Vulnerability in EPiServer.Forms
I'm developing several reportings for a Commerce solution. Several of them were relate to retrieving data from Purchase Orders, and I could easily do that using the EPiServer way with the OrderSearchOptions and OrderSearchParameters classes (documentation), so I could retrieve a List of PurchaseOrders over which I could easily apply more LINQ Queries. But now I require to perform a more complex query, which consists on retrieving all contacts and group them by date, region, city and postal code.

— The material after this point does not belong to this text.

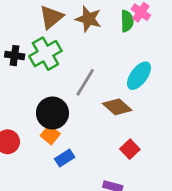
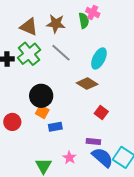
brown triangle: (51, 17) -> (29, 27), turned -48
gray line: (85, 82) -> (61, 53), moved, turned -70
blue rectangle: (65, 158) -> (55, 127), turned 32

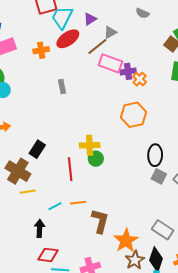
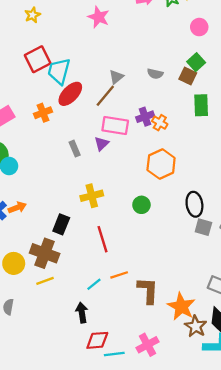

Here's the SQL query I performed to retrieve this data in SSMS:
SELECT CONVERT(VARCHAR(10), c.Created, 103) AS 'Date', a.RegionName as 'Provincia', a.City as 'Ciudad', a.PostalCode as 'Código postal', count(*) as 'Registrados' FROM [dbManagerDev2].[dbo].[cls_Contact] c, [dbManagerDev2].[dbo].[cls_Address] a where c.PreferredShippingAddressId = a.AddressId and regionname is not null and regionname <> '' group by c.Created, a.RegionName, a.City, a.PostalCode
I've posed several approaches to do this in a report in EPiServer Commerce Manager (always trying to look for the most Object Oriented approach if possible):
1- Create a LINQ2SQL file *.dbml and performed the query over the Data Context so I can use LINQ.
2- Use the function GetAllContacts from CustomerContext. The problem I think this approach has is that it loads all the Contacts data in an IEnumerable into the memory instead of an IQueryable, which can be very resource and time consuming in comparison of the first option.
3- Use ADO.NET directly in a "stringy" way, launching directly my query (very similar to the #1st approach, without LINQ).
For the time being and for the sake of simplicity, I'm using the approach #1, but I wonder if there is a more "EPiServish" and friendly way of doing the query I require. Does anyone have any idea or mine is the right way to go?
Thank you and kind regards,
Not a truly object-oriented way, neither stringly typed way. One approach could be execute query as string against database (this will give you flexibility when it comes to performance tuning as opposite to any auto-generated linq-to-sql transition queries) and use some mapping framework – Dapper or anything else in order to get back to objects. Hope that Entity Framework will fix this eventually (http://entityframework.codeplex.com/workitem/233?PendingVoteId=233).
Dapper seems a rather cool and efficient approach to deal with these complex queries by SQL. Thanks for the answer!